The same thing happened in France, though on a much higher level. In Mexico, I was ecstatic to find I could form complete sentences with the correct tense and conjugation. In France, I was astounded when I could carry on the same conversations I would have had in English. But in both cases, I kept hitting a wall, hitting a wall, hitting a wall, and then went to bed one night and woke up the next day speaking the language.

In short: immersion makes miracles happen.

[Photo: Wendy]

it wasn’t so easy this time

Blythe Sleepy Eyes

Sleep-deprived two Speakeasies in a row. I guess my beginner’s luck had run out because this time the words did not magically flow from my uncooperative brain.

As I was expending copious amounts of energy trying to say anything like something an actual French person would say, I was simultaneously having an out of body experience in which I was hovering above myself taking great pride in every single word that came out of my mouth, because here I was speaking another language, which is just nuts considering I don’t speak another language.

At the same time, I realized with a jolt that the person across from me was opening his mouth and effortlessly releasing words that flowed intuitively one from the other. There was absolutely no struggle on his part because he had been speaking this language from infancy the same way that I had been speaking English. For him, French is neither fun, nor frustrating, nor anything other than utilitarian.

It struck me as utterly bizarre that his native language was my foreign language and vice versa – that what I experience in a French conversation is 100% different than what he does. It’s not as though I have never thought about this before, but at that moment it felt like when you repeat your own name over and over until it sounds completely unfamiliar.

I should really get more sleep before I go back to one of these things…

[Photo: Valeri Passon]

speak dating!

Virginie at Speak Easy

On Tuesday night I went to a free session of Speak Easy during FIAF’s open house. Speak Easy is essentially speed dating, but instead of swapping potential romantic partners every ten minutes, you swap language partners and spend five minutes speaking French and five minutes speaking English with each one. Speak Easy started in Paris, I think, and came Stateside just recently. I have tried to sign up a few times but never jumped on it fast enough – tickets for native English speakers sell out in like five minutes (though that’s never the case for native French speakers. They practically have to give those tickets away, because English speakers are to French speakers in speak dating as women are to men in speed dating).

Well, I got lucky and heard about this special Speak Easy event early enough to nab a spot. And I got lucky again when two of the four people I was paired up with offered to have our conversation 100% in French because they speak English all day and don’t need to practice.

It was really fun. An MC gave us conversation prompts each time we switched languages, and sometimes we followed them and sometimes we didn’t. I met a photo editor, a French teacher, a techie and a woman who works in a bank (Virginie, above). All very nice people and all sparkling conversationalists.

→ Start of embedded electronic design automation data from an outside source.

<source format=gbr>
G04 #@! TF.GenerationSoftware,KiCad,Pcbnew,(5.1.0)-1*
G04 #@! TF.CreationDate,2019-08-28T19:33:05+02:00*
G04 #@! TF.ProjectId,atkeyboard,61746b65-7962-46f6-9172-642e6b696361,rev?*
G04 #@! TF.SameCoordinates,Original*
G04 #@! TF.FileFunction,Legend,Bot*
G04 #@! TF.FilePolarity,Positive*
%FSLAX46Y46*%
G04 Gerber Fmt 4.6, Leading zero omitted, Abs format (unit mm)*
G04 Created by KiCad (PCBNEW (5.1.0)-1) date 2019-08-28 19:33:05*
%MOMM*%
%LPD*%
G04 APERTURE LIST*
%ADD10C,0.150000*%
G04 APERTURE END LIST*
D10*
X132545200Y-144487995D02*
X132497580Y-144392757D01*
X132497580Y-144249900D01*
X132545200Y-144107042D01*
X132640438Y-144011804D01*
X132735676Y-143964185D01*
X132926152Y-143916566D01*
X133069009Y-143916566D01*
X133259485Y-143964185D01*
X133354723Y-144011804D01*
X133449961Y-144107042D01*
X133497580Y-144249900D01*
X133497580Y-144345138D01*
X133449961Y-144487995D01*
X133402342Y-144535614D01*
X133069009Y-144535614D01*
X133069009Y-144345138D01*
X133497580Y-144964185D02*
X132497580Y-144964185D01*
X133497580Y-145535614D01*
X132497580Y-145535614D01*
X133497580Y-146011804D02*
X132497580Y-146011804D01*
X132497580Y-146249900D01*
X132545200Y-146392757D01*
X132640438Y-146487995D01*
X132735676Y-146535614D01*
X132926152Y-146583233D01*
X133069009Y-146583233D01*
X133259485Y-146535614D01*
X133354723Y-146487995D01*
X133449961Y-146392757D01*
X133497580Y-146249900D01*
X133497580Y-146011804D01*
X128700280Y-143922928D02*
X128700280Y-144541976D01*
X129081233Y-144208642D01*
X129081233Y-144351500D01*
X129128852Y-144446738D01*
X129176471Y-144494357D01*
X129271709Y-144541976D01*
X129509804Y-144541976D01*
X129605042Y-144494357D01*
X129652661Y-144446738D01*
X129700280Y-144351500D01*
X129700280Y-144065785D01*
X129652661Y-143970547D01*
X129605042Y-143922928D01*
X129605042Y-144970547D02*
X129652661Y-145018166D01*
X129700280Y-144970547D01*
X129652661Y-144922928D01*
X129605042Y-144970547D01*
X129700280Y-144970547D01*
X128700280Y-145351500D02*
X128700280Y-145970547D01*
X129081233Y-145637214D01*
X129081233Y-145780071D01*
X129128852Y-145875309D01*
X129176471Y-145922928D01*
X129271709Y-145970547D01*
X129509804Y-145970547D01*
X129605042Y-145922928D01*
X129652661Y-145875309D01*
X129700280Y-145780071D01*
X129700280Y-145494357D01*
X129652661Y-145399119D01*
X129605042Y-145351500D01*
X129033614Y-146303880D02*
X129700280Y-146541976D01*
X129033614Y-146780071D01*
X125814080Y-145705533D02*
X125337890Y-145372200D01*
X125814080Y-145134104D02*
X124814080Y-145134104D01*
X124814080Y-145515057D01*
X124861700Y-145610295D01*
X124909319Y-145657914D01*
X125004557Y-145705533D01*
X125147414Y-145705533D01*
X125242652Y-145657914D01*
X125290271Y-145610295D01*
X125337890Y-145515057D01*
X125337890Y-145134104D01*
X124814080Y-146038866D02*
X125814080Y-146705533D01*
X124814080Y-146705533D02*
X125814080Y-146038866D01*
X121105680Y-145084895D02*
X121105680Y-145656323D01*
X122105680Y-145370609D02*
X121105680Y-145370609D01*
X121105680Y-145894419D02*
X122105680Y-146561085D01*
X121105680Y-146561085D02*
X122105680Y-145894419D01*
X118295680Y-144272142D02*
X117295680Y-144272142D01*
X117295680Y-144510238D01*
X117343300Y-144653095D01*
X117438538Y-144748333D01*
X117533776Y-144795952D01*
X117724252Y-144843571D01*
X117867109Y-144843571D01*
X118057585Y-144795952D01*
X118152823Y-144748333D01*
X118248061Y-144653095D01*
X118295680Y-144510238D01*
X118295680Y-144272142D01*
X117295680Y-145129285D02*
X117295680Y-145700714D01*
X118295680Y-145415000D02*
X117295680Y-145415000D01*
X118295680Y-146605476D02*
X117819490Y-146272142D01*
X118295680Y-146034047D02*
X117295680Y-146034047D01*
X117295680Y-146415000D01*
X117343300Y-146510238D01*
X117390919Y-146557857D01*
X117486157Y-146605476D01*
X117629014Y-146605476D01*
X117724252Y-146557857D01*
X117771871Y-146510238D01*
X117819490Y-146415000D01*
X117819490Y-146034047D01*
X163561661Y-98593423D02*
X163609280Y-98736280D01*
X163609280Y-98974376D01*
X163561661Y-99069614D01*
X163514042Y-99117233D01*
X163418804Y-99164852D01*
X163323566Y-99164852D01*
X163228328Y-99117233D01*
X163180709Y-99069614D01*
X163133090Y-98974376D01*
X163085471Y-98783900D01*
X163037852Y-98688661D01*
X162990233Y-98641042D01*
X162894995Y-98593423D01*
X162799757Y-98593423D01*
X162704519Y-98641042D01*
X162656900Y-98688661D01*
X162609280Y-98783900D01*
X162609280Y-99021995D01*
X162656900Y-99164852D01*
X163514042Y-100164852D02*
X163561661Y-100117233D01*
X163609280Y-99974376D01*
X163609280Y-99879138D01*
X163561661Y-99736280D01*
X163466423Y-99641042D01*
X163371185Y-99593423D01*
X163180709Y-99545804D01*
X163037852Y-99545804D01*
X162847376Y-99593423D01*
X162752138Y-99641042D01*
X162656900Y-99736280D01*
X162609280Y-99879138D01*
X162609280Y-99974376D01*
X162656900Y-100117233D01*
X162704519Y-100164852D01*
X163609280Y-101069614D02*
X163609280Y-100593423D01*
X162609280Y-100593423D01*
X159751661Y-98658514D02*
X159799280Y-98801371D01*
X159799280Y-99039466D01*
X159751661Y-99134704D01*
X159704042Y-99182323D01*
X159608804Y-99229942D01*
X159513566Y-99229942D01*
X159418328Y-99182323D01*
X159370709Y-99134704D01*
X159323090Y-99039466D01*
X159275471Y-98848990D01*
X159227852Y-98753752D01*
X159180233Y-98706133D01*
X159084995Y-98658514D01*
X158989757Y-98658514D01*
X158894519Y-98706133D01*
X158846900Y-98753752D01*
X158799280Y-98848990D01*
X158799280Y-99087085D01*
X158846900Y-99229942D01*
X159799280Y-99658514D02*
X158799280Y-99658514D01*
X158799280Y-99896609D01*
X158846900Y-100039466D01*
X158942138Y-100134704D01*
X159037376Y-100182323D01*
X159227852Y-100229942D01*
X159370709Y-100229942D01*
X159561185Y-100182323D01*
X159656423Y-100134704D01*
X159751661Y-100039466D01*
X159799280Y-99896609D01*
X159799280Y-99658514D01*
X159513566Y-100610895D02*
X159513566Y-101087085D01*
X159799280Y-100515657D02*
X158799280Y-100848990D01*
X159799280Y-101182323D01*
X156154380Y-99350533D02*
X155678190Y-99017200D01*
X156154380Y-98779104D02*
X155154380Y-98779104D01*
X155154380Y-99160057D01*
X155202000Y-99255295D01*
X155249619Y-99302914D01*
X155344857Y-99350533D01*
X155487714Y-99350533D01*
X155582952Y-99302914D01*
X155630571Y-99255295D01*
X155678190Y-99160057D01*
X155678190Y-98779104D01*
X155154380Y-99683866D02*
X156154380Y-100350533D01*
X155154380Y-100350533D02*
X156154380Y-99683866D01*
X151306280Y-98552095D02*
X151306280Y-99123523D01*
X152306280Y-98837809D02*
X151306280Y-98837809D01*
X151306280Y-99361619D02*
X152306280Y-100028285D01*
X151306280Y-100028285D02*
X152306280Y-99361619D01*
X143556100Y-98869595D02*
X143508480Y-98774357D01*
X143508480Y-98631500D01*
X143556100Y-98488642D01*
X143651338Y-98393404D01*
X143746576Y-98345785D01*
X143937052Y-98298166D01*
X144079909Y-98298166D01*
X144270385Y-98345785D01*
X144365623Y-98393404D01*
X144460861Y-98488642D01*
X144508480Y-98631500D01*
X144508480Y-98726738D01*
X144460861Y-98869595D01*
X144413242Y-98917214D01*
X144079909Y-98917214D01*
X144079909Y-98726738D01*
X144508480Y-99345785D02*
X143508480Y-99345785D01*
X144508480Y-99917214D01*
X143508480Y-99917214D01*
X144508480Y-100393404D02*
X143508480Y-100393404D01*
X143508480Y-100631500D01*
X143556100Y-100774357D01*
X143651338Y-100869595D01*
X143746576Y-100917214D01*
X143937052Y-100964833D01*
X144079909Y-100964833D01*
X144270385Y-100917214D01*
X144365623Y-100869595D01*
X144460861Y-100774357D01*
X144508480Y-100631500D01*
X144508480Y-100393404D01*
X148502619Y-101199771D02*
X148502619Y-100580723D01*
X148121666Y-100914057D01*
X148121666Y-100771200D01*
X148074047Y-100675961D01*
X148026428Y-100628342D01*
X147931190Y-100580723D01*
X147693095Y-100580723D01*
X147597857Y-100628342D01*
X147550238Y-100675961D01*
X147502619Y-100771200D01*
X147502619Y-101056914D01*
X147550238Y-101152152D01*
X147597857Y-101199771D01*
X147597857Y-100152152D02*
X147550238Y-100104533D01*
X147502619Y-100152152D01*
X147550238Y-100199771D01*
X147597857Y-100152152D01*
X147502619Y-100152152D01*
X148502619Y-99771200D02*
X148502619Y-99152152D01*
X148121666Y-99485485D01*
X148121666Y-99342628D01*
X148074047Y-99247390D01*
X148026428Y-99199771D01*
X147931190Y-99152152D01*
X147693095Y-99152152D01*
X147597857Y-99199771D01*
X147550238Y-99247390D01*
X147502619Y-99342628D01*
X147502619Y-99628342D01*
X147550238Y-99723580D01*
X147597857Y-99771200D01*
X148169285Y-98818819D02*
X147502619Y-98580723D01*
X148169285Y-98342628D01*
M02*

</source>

The next Speak Easy in New York is on September 28th, and as per usual it’s already sold out for native English speakers (unless you’re under 30; I guess they are trying to skew younger). It’s co-hosted by French Morning and Fluent City so get on their lists and act fast if you want to try it out!

Scrabble en français

playing Scrabble in French

Not as fun as it sounds (to a nerd).

That may be why, months after we started this game and paused mid-way with the promise of picking it back up again soon… we have not.

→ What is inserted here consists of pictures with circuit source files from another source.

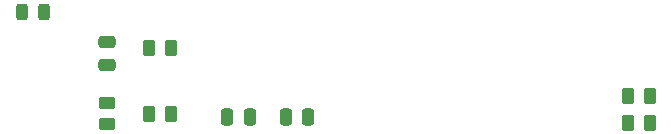
<source format=gtp>
%TF.GenerationSoftware,KiCad,Pcbnew,(6.0.0)*%
%TF.CreationDate,2022-06-14T20:33:02+03:00*%
%TF.ProjectId,breadboard_power_supply,62726561-6462-46f6-9172-645f706f7765,rev?*%
%TF.SameCoordinates,Original*%
%TF.FileFunction,Paste,Top*%
%TF.FilePolarity,Positive*%
%FSLAX46Y46*%
G04 Gerber Fmt 4.6, Leading zero omitted, Abs format (unit mm)*
G04 Created by KiCad (PCBNEW (6.0.0)) date 2022-06-14 20:33:02*
%MOMM*%
%LPD*%
G01*
G04 APERTURE LIST*
G04 Aperture macros list*
%AMRoundRect*
0 Rectangle with rounded corners*
0 $1 Rounding radius*
0 $2 $3 $4 $5 $6 $7 $8 $9 X,Y pos of 4 corners*
0 Add a 4 corners polygon primitive as box body*
4,1,4,$2,$3,$4,$5,$6,$7,$8,$9,$2,$3,0*
0 Add four circle primitives for the rounded corners*
1,1,$1+$1,$2,$3*
1,1,$1+$1,$4,$5*
1,1,$1+$1,$6,$7*
1,1,$1+$1,$8,$9*
0 Add four rect primitives between the rounded corners*
20,1,$1+$1,$2,$3,$4,$5,0*
20,1,$1+$1,$4,$5,$6,$7,0*
20,1,$1+$1,$6,$7,$8,$9,0*
20,1,$1+$1,$8,$9,$2,$3,0*%
G04 Aperture macros list end*
%ADD10RoundRect,0.250000X0.475000X-0.250000X0.475000X0.250000X-0.475000X0.250000X-0.475000X-0.250000X0*%
%ADD11RoundRect,0.250000X-0.262500X-0.450000X0.262500X-0.450000X0.262500X0.450000X-0.262500X0.450000X0*%
%ADD12RoundRect,0.250000X-0.250000X-0.475000X0.250000X-0.475000X0.250000X0.475000X-0.250000X0.475000X0*%
%ADD13RoundRect,0.250000X0.262500X0.450000X-0.262500X0.450000X-0.262500X-0.450000X0.262500X-0.450000X0*%
%ADD14RoundRect,0.243750X-0.243750X-0.456250X0.243750X-0.456250X0.243750X0.456250X-0.243750X0.456250X0*%
%ADD15RoundRect,0.250000X0.450000X-0.262500X0.450000X0.262500X-0.450000X0.262500X-0.450000X-0.262500X0*%
G04 APERTURE END LIST*
D10*
%TO.C,C1*%
X41654100Y-108239600D03*
X41654100Y-106339600D03*
%TD*%
D11*
%TO.C,R1*%
X45266600Y-106781600D03*
X47091600Y-106781600D03*
%TD*%
D12*
%TO.C,C2*%
X56809600Y-112623600D03*
X58709600Y-112623600D03*
%TD*%
D13*
%TO.C,R5*%
X87628100Y-110845600D03*
X85803100Y-110845600D03*
%TD*%
D12*
%TO.C,C3*%
X51880100Y-112623600D03*
X53780100Y-112623600D03*
%TD*%
D14*
%TO.C,D1*%
X34470100Y-103733600D03*
X36345100Y-103733600D03*
%TD*%
D11*
%TO.C,R4*%
X85803100Y-113131600D03*
X87628100Y-113131600D03*
%TD*%
D13*
%TO.C,R3*%
X47091600Y-112369600D03*
X45266600Y-112369600D03*
%TD*%
D15*
%TO.C,R2*%
X41654100Y-113282100D03*
X41654100Y-111457100D03*
%TD*%
M02*

</source>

Part of the problem is that we played with an English rather than a French set of letters. The number of tiles of each letter corresponds with how often that letter is used within the language, and the points for each letter are higher the rarer the letter is within the language. The English set caters to the English language; the French set would have been totally different. Which meant that even the fluent French speaker in our group was stumped when it came to forming remotely high-scoring words.